EXTH-01. EFFICACY OF PERAMPANEL AGAINST GLIOBLASTOMA CELLS

Abstract

Abstract We investigated the antitumor effect of perampanel, which is the AMPA-type glutamate receptor antagonist widely used as an antiepileptic drug in Japan, on glioblastoma cells both in vitro and vivo. Commercially available glioblastoma cell lines (A-172, AM-38, T98G, U-138MG, U-251MG and YH-13) and newly established glioblastoma cell line 0125-DGC were used in the experiments. First, the antitumor effect of perampanel was evaluated by cell counting assay. The number of surviving cells after administrating drugs (perampanel, carbamazepine, sodium valproate, levetiracetam, and temozolomide) was counted. The cell proliferation inhibitory effect was observed in all cell lines after administration of perampanel and temozolomide. The antitumor effect was greater when perampanel and temozolomide were used together than when they were used alone. Next, we investigated the mechanism of the antitumor effect of perampanel on glioblastoma cells using FACS, western blotting, RT-PCR, and transwell assay.

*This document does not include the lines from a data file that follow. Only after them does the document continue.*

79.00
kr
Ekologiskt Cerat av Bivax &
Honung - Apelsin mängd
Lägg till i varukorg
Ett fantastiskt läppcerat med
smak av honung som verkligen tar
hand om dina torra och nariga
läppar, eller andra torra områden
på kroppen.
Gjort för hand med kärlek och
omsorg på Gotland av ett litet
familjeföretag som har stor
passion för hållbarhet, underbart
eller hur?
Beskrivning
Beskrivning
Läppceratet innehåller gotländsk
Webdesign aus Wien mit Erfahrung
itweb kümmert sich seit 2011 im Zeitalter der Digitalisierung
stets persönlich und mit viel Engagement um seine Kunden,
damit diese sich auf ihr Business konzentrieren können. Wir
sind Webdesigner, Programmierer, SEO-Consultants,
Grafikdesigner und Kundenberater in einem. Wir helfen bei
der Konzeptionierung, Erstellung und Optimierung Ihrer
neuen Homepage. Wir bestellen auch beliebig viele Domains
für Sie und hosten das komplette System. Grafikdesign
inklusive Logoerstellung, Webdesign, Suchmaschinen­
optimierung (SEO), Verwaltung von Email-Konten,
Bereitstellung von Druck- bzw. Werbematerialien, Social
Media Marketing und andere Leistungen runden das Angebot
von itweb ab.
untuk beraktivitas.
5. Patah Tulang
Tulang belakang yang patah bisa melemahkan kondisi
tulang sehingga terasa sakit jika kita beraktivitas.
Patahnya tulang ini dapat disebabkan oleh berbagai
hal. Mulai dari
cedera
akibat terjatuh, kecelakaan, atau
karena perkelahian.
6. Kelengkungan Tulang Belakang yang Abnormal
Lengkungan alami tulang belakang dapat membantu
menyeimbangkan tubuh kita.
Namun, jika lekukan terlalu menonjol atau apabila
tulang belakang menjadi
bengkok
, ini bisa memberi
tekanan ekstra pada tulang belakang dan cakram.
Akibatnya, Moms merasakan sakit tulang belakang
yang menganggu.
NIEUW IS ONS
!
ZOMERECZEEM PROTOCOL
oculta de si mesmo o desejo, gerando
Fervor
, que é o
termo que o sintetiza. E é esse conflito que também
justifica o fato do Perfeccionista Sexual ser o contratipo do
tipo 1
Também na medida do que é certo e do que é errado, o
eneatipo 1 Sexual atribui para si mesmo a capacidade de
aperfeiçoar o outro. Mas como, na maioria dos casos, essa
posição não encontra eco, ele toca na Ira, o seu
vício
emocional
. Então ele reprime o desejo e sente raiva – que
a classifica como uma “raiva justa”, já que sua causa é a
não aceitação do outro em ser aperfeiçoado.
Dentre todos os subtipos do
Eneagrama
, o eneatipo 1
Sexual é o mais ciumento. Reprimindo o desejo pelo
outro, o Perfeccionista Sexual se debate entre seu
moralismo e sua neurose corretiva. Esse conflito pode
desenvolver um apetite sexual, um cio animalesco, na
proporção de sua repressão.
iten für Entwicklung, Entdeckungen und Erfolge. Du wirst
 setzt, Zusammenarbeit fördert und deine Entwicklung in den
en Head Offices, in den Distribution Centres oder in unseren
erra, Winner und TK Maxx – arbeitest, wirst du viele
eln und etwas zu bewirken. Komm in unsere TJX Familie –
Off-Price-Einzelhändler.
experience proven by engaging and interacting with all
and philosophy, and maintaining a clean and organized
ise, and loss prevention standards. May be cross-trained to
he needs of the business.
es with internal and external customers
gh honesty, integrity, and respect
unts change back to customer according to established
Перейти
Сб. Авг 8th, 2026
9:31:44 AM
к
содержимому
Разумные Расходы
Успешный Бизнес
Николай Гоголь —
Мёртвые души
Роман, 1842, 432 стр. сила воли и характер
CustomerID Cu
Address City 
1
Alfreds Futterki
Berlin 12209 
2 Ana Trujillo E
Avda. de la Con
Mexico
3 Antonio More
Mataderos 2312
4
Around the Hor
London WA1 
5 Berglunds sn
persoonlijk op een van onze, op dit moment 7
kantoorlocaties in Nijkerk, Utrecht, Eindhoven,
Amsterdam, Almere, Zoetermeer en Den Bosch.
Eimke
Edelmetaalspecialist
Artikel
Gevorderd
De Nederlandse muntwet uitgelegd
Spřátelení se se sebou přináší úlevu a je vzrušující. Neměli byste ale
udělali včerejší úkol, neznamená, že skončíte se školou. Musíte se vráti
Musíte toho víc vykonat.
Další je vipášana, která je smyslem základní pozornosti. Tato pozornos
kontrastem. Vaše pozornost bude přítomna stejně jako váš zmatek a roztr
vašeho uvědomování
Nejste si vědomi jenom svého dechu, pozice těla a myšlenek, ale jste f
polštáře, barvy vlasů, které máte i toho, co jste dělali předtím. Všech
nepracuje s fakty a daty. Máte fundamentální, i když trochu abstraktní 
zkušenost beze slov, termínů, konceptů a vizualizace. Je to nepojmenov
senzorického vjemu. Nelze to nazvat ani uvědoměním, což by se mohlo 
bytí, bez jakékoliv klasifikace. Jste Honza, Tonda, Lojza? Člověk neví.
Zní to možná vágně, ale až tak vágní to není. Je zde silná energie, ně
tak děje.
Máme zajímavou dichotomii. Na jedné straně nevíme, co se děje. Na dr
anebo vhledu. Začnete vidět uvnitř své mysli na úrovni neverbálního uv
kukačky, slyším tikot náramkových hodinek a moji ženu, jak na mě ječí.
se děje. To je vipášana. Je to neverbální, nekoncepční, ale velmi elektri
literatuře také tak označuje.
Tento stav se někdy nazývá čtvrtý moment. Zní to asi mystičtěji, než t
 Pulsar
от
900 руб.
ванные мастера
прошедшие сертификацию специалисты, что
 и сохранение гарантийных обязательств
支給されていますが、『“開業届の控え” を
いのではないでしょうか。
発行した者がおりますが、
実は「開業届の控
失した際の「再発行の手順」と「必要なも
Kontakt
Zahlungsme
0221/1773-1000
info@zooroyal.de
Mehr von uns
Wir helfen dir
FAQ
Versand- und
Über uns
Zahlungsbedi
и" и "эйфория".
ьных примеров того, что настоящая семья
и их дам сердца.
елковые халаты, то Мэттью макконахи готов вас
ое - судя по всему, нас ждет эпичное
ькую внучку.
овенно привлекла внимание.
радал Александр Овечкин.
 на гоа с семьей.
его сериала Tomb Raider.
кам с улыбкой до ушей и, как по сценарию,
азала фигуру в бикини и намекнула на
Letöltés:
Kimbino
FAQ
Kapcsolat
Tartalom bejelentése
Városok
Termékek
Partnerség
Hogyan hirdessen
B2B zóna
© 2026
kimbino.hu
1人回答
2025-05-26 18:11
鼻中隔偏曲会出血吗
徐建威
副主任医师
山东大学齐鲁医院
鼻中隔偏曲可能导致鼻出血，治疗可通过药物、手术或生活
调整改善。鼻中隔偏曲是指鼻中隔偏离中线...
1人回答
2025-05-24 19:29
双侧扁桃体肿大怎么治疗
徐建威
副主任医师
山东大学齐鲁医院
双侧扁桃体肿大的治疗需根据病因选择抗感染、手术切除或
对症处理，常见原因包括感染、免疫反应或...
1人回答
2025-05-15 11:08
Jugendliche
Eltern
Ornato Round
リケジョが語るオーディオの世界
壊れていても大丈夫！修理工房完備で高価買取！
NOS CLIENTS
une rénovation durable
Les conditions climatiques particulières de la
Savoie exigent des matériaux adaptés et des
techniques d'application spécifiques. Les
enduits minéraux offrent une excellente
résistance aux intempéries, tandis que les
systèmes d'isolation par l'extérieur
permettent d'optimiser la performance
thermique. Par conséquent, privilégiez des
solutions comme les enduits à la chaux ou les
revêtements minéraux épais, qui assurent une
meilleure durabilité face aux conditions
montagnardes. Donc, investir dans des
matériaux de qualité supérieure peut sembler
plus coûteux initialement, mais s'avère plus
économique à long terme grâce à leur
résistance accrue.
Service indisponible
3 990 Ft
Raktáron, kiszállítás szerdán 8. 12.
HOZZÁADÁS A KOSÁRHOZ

The expression levels of apoptosis-related proteins and mRNAs on glioblastoma cells were increased after administration of perampanel. Furthermore, perampanel demonstrated the inhibitory effect on the migration of glioblastoma cells. Finally, we evaluated the antitumor effect of perampanel in vivo. U-87MG cells were transplanted into the brains of immunodeficient mice, and these mice were treated by perampanel and/or temozolomide. The transplanted mice were divided into an untreated control group, a perampanel treatment group, a temozolomide treatment group, and a combination treatment group. As a result, survival times were significantly prolonged in all treatment groups compared to the untreated control group. Notably, survival times in the combination therapy group was significantly longer than in the monotherapy group. These results revealed that perampanel exhibits antitumor effects on glioblastoma cells by inducing apoptosis and suppressing cell migration ability. Furthermore, perampanel may enhance the antitumor effect of temozolomide for glioblastoma when it used as combination therapy.